The IDA is a robotic arm with a 1.9-m reach and four degrees of freedom: yaw (shoulder azimuth) and three pitch joints (shoulder elevation, elbow, and wrist). Each joint has a temperature sensor and heater with a dust seal to prevent contamination of the motor and gearbox. The IDC allows visual confirmation of deployment steps, as well as acquisition of the stereo image pairs used to create a 3D map of the workspace. It also provides engineering images of the solar arrays, payload deck, and instruments. The ICC provides context images and redundant imagery of the worksite.

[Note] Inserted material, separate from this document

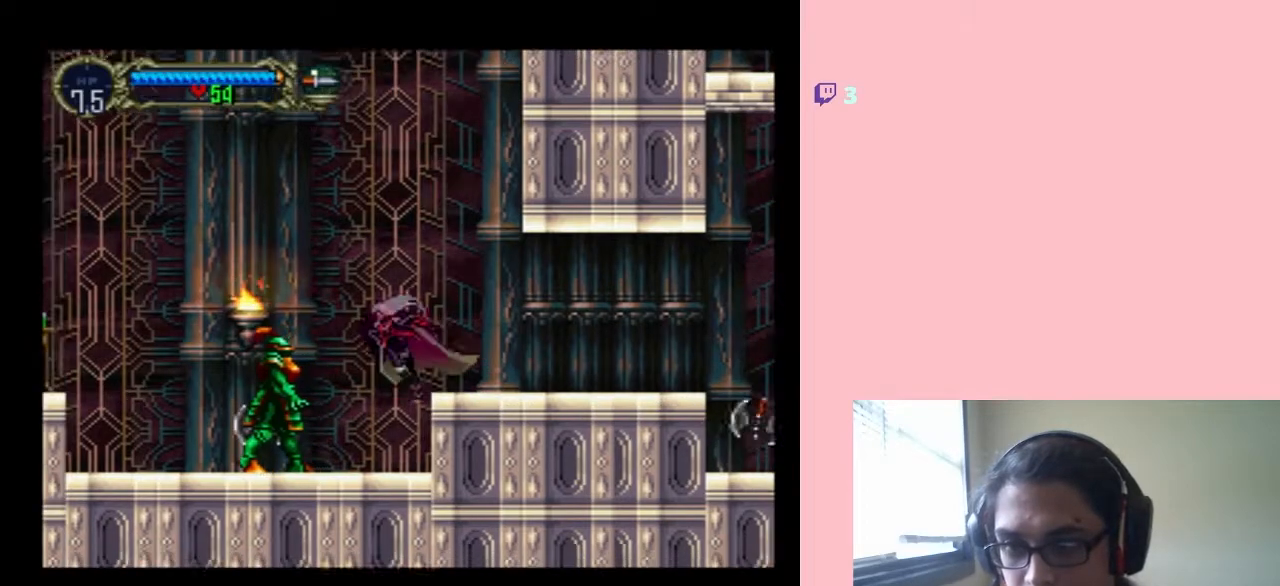
{"buttons": ["Y", "DPAD_LEFT"], "left_stick": "center", "right_stick": "center", "events": [[167, "Y", "down"], [233, "DPAD_LEFT", "up"], [433, "DPAD_LEFT", "down"]]}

After deploying the science instruments, the IDS has helped with additional commissioning of the science instruments, imaging for scientific investigations, and with cleaning the lander’s solar panels. The IDS played a pivotal role in helping the mole, a self-hammering heat probe that is part of the HP3, penetrate below the Martian surface (Figure 2). The IDS also buried a portion of the SEIS tether, scooping Martian regolith and dumping it onto the tether (Figure 3). This helps to reduce noise, caused by thermal and wind induced motion, from the SEIS measurements And, as dust coats the lander’s solar panels and available energy decreases, the IDA has helped to clean the solar arrays by dumping regolith near the arrays. The wind blows sand grains across the arrays. With each impact on the solar array, the sand grains kick up dust from the array surface and the wind blows it away (Figure 4).